13
—¡Lázaro, Lázaro! ¿Me oyes?
Thomas se arrodilló junto al hombrecillo tendido sobre las losas.
Detrás de él se agolpaba gente desconocida, hombres y mujeres.
La sangre manaba de las heridas de Alcoba. Le habían alcanzado varias balas en el pecho y en el vientre. El hombre estaba inmóvil, los ojos cerrados. Ahora no temblaban ya las comisuras de sus labios.
—Lázaro... -gimió Thomas Lieven.
El pequeño jorobado abrió los ojos. Sus pupilas estaban enturbiadas, pero, a pesar de ello, reconoció al hombre que se inclinaba sobre él.
—Lárgate, Jean -musitó-, lárgate lo antes posible..., esto iba destinado a ti... -Y un hilillo de sangre manó de sus labios.
—No hables, Lázaro -imploró Thomas a su amigo.
Pero el jorobado susurró de nuevo:
—El individuo gritó Leblanc antes de disparar..., me tomo por ti...
Las lágrimas se agolparon en los ojos de Thomas, lágrimas de ira y de tristeza.
—No hables, Lázaro..., al instante vendrá un médico..., te operarán...
—Es... demasiado tarde... -El jorobado fijó su mirada en Thomas y, de pronto, sonrió, astuto y malicioso, y dijo con muchas dificultades-: Lástima, pequeño..., juntos hubiésemos podido haber hecho todavía un par de negocios... -Y se esfumó la sonrisa. Los ojos perdieron todo su brillo.
Cuando Thomas se puso en pie, los hombres y mujeres que se habían congregado allí le dejaron pasar en silencio porque vieron que sus ojos estaban bañados en lágrimas.
A través de las lágrimas, Thomas vio a Chantal y a Pereira, que se mantenían algo apartados. Tambaleándose, se acercó a ellos. Tropezó y hubiese caído a tierra si el pintor no le hubiese sostenido.

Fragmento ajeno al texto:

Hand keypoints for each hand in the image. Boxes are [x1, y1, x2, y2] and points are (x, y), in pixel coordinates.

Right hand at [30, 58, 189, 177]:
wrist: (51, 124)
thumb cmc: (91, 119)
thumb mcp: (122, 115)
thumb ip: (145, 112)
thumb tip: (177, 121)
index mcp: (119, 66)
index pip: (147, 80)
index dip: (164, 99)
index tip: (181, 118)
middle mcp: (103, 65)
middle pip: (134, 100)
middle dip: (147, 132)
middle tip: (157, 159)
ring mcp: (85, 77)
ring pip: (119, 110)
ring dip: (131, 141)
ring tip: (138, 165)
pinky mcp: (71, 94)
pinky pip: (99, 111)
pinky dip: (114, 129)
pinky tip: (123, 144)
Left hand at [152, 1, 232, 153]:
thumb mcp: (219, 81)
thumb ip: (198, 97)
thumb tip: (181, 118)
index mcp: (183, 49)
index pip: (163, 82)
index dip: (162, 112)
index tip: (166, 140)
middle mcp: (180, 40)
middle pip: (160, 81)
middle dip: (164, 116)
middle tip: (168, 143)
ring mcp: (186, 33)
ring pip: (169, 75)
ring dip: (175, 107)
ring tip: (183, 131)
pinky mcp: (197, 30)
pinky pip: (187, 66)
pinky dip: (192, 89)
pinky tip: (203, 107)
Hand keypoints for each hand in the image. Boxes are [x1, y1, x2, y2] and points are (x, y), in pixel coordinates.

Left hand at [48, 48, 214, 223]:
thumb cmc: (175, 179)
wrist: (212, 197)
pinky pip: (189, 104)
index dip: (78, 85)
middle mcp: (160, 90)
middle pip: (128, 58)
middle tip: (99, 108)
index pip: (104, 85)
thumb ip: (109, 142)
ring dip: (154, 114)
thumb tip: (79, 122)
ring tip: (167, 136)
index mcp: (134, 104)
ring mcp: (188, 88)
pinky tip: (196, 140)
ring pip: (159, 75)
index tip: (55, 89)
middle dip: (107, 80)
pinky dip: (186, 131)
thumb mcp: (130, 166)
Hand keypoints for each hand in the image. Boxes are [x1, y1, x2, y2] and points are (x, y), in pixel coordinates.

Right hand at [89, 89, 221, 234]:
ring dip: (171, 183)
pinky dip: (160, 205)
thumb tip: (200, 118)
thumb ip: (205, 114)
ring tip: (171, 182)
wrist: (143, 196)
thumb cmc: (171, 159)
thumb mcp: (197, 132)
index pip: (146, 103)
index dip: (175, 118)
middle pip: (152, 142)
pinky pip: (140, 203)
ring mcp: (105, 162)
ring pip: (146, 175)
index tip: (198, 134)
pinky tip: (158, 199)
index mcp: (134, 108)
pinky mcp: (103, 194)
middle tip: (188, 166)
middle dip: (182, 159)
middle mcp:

Por el portal que daba a la calle entraron dos policías y un médico. Mientras el médico examinaba al muerto, los hombres hablaban todos a la vez con los policías. Habían ido llegando más curiosos y se oían ahora muchas voces en el patio.
Thomas se limpió los ojos y fijó su mirada en Chantal. Sabía que si en aquellos momentos no actuaba muy rápidamente todo estaría perdido. El destino podía decidirse en un abrir y cerrar de ojos, en una fracción de segundo...
Dos minutos más tarde, los policías se enteraban de las declaraciones de los testigos oculares y sabían también que un desconocido había hablado con la víctima antes de fallecer.
—¿Dónde está el hombre?
—¡Se ha ido por allí! -gritó una anciana, y señaló con su huesuda mano hacia la otra puerta del patio. Pero allí sólo estaba ahora Pereira, el pintor.
—¡Eh, usted! -gritó uno de los policías-. ¿Dónde está el hombre que ha hablado con la víctima?
—¿Y yo qué sé? -respondió Pereira.
Al mismo tiempo, cerraba el médico los ojos del difunto. En la muerte, el rostro del feo Lázaro Alcoba había adquirido una cierta dignidad.